A one-day National Workshop on Lessons Learned for Integrated Planning was held on 9th August, 2018, at Chrismar Hotel, Livingstone, Zambia.
The workshop was attended by over 150 planners (socio economists, environmentalists and physical planners) working at the policy-practice interface from across Zambia representing the Government, NGOs and private companies.
The workshop was organized in collaboration with the Zambia Institute of Planners (ZIP) as part of the National Planning Conference 2018 that was officially opened by Hon. Dr. Edify Hamukabe, Provincial Minister (Western Province). Other Government officials present included the Director of the Physical Planning Department, Mr. Numeral Banda, and the Acting Director of the newly formed Department of Climate Change and Natural Resources Management (also the CBD National Focal Point), Mr. Ephraim Shitima.
The workshop was supported by the “Integrated Planning to Implement the CBD Strategic Plan and Increase Ecosystem Resilience to Climate Change”, a global project being implemented by the Environmental Law Center of the International Union for Conservation of Nature (IUCN), IUCN’s Global Protected Area Programme and three IUCN Regional Offices. It is funded by the German Federal Ministry for the Environment, Nature Conservation and Nuclear Safety (BMU).
The overall objective of the project is to increase capacity to optimize planning to support biodiversity and climate change adaptation objectives, including through the effective engagement of protected area systems.
The project focuses on integrating climate change and biodiversity concerns into spatial planning frameworks. It works in four districts of Lake Tanganyika ecosystem: Mpanda (subsequently renamed Tanganyika) and Nkasi Districts in Tanzania; and Nsama and Mpulungu Districts in Zambia
The main objectives of the workshop were to share experiences on Integrated Land Use Planning and to generate concrete policy-practice recommendations for improving Integrated Planning in Zambia.
Experience on land use planning in Zambia show that:
A supportive regulatory environment and institutional structures exists to support effective integrated planning in Zambia. There is also a high level of interest from the authorities to promote planning processes that integrate biodiversity conservation and climate change aspects into land use planning in the country.
Although mandated to do so, there is inadequate capacity for integrated planning at district level and therefore this function continues to be carried out by provincial planning authorities. This means that a significant number of districts remain without land use plans and opportunities for effective public participation and for integrating biodiversity and climate change in the planning process at district level are lost.
Planning is currently a sector or project based activity and as a result, there is inadequate integration of climate change and biodiversity aspects in the planning process. This is due to a limited understanding of the integrated landscape planning approach and the lack of appropriate planning guidelines.
The planning process is generally considered too complicated and takes too long to complete. For example, District Councils are required to prepare three related Planning documents namely Development Plans, IDPs and Strategic Plans. On the other hand, the development of IDPs in some districts takes more than 10 years which is the very lifespan of the plan itself as stipulated in the planning frameworks. In addition, most plans are not fully implemented due to, amongst others, inadequate financing, limited technical capacity and political interference.
Key recommendations from the workshop for improving the planning process including the integration of biodiversity and climate resilience aspects include:
- Develop planning regulations and procedures to operationalize the Urban and Regional Planning Act (URP) (2015). The regulations and procedures shall contain clear provisions for enhancing the integrity of ecosystems (hence sustaining the flow of ecosystem services) and shall establish restrictions for developing areas that are prone to hazards including climate induced hazards.
Streamline the current planning process and reduce the number of planning documents required. Currently, district councils are required to produce three planning documents - Integrated Development Plans (IDPs), Development Plans and Strategic Plans. Thus, streamlining the planning process will relieve the districts of the associated burden and cut down on time and costs. Also, there is a need to fast-track the approval of the new guidelines for preparing Integrated Development Plans (IDPs) to have a standard planning procedure for all district councils.
Build the capacity of local authorities (District Councils) to take on devolved planning functions.
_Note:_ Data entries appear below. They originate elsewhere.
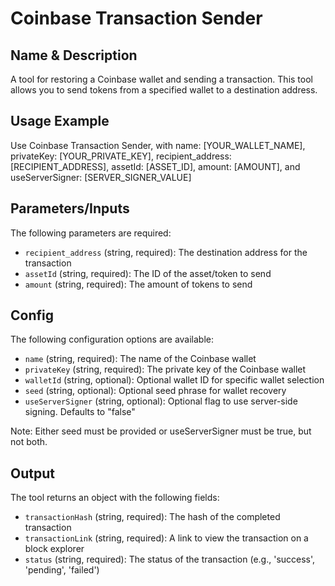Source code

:# Coinbase Transaction Sender

## Name & Description
A tool for restoring a Coinbase wallet and sending a transaction. This tool allows you to send tokens from a specified wallet to a destination address.

## Usage Example
Use Coinbase Transaction Sender, with name: [YOUR_WALLET_NAME], privateKey: [YOUR_PRIVATE_KEY], recipient_address: [RECIPIENT_ADDRESS], assetId: [ASSET_ID], amount: [AMOUNT], and useServerSigner: [SERVER_SIGNER_VALUE]

## Parameters/Inputs
The following parameters are required:
- `recipient_address` (string, required): The destination address for the transaction
- `assetId` (string, required): The ID of the asset/token to send
- `amount` (string, required): The amount of tokens to send

## Config
The following configuration options are available:
- `name` (string, required): The name of the Coinbase wallet
- `privateKey` (string, required): The private key of the Coinbase wallet
- `walletId` (string, optional): Optional wallet ID for specific wallet selection
- `seed` (string, optional): Optional seed phrase for wallet recovery
- `useServerSigner` (string, optional): Optional flag to use server-side signing. Defaults to "false"

Note: Either seed must be provided or useServerSigner must be true, but not both.

## Output
The tool returns an object with the following fields:
- `transactionHash` (string, required): The hash of the completed transaction
- `transactionLink` (string, required): A link to view the transaction on a block explorer
- `status` (string, required): The status of the transaction (e.g., 'success', 'pending', 'failed')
This should go hand by hand with the building of planners’ capacity to integrate climate change and biodiversity in the planning process.
For successful integrated planning, there is a need to develop sector specific guidelines for mainstreaming climate change and biodiversity in the planning process and also to improve availability and access to up to date information on climate change and biodiversity
Enhance the planning process by improving financing for the development and implementation of the Integrated Development Plans and by controlling the sub-division of already planned areas
Raise public awareness on integrated planning targeting community groups and traditional authorities who are primary stakeholders on land use planning as right holders and resource users.
A key next step agreed, amongst others, is that the Department of Physical Planning speeds up the development and approval of regulations, standards and procedures required to operationalize the URP Act. On the side of IUCN, the Integrated Planning Project will continue working with the Government to build planners capacity and to raise public awareness on Integrated Planning.